Title: Applications of high-speed optical signal processing in high-dimensional data acquisition
Abstract: Thanks to large bandwidth, and the ability to capture large amount of information in parallel, optical technologies have transformed the way we capture, process, and communicate information. During this talk I will discuss how optical signal processing can be used in conjunction with novel data compression strategies in order to break the decades long bottleneck faced by electronic systems. I will particularly discuss utility of optical signal processing on big data applications ranging from high speed material characterization, to capturing neural signals over large volume at unprecedented depth and speed.
During the first half of this talk I will discuss how we are taking advantage of parallel image acquisition techniques in order to gain a deeper understanding of rapidly evolving combustion events over a broad spectral range. Despite the rich body of scientific research, the volatile nature of the combustion process has presented an obstacle to our understanding of the chemical kinetics involved in flame propagation and evolution. Many combustive reactions occur in the sub mili-second time scale and involve high velocity motion and interaction of fuel reagents. Hyperspectral imaging technologies are an attractive solution which combine high spatial resolution with fine spectral resolution. However, most conventional hyperspectral cameras rely on slow scanning mechanisms and therefore are ill-suited for capturing fast evolving events. The emergence of Compressive Sensing (CS) over the past decade, has opened the doors to acquiring high dimensional signals at high speed. In the first part of this talk I will discuss how novel optical techniques can be combined with CS algorithms to realize Mega Frame hyperspectral imaging platforms for material diagnostics.
The second portion of my talk will focus on high spatio-temporal neural recording applications. Multi-photon microscopy has been a major breakthrough in overcoming optical scattering when imaging individual neurons deep inside the brain of live animals. Despite the impressive image quality and robustness to scattering, point scanning multi-photon microscopes face a fundamental trade-off between the field of view (FOV) and imaging speed. Higher speed, volumetric multi-photon imaging and stimulation technologies have the potential to revolutionize monitoring of neural network activity in vivo. In this part I will discuss our efforts to develop a scalable, volumetric, two-photon neural recording technology that combines rapid, volumetric scanning of a wide illumination field with synchronized high-resolution dynamic spatial patterning within the illumination field. This approach will allow us to both rapidly address large volumes and also achieve high-resolution random access within the sub-regions of the scan. We will leverage the random access capabilities of this hardware to implement compressive and adaptive imaging strategies that maximize the image information acquired for a given time and laser energy.

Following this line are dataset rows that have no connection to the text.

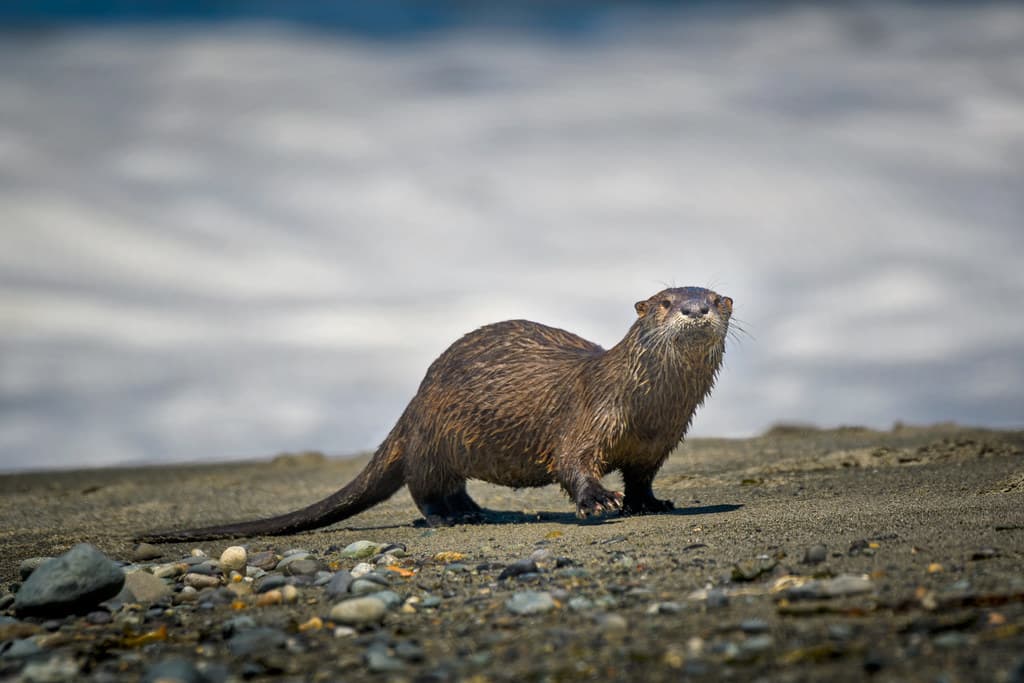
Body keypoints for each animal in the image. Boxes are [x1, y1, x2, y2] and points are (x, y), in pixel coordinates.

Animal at [138, 287, 732, 542]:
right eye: (664, 302)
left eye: (716, 298)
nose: (693, 308)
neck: (645, 411)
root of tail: (415, 401)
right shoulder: (587, 416)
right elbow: (572, 462)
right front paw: (599, 502)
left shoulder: (658, 442)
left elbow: (642, 476)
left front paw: (650, 503)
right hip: (437, 437)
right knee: (422, 487)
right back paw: (449, 519)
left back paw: (477, 512)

Title: Control of pattern formation in excitable systems
Abstract: Pattern formation embodies the beauty and complexity of nature. Some patterns like traveling and rotating waves are dynamic, while others such as dots and stripes are static. Both dynamic and static patterns have been observed in a variety of physiological and biological processes such as rotating action potential waves in the brain during sleep, traveling calcium waves in the cardiac muscle, static patterns on the skins of animals, and self-regulated patterns in the animal embryo. Excitable systems represent a class of ultrasensitive systems that are capable of generating different kinds of patterns depending on the interplay between activator and inhibitor dynamics. Through manipulation of different excitable parameters, a diverse array of traveling wave and standing wave patterns can be obtained. In this thesis, I use pattern formation theory to control the excitable systems involved in cell migration and neuroscience to alter the observed phenotype, in an attempt to affect the underlying biological process.
Cell migration is critical in many processes such as cancer metastasis and wound healing. Cells move by extending periodic protrusions of their cortex, and recent years have shown that the cellular cortex is an excitable medium where waves of biochemical species organize the cellular protrusion. Altering the protrusive phenotype can drastically alter cell migration — that can potentially affect critical physiological processes. In the first part of this thesis, I use excitable wave theory to model and predict wave pattern changes in amoeboid cells.
Excitable systems originated in neuroscience, where different patterns of activity reflect different brain states. Sleep is associated with slow waves, while repeated high-frequency waves are associated with epileptic seizures. These patterns arise from the interplay between the cerebral cortex and the thalamus, which form a closed-loop architecture. In the second part of this thesis, I use a three-layer two-dimensional thalamocortical model, to explore the different parameters that may influence different spatio-temporal dynamics on the cortex.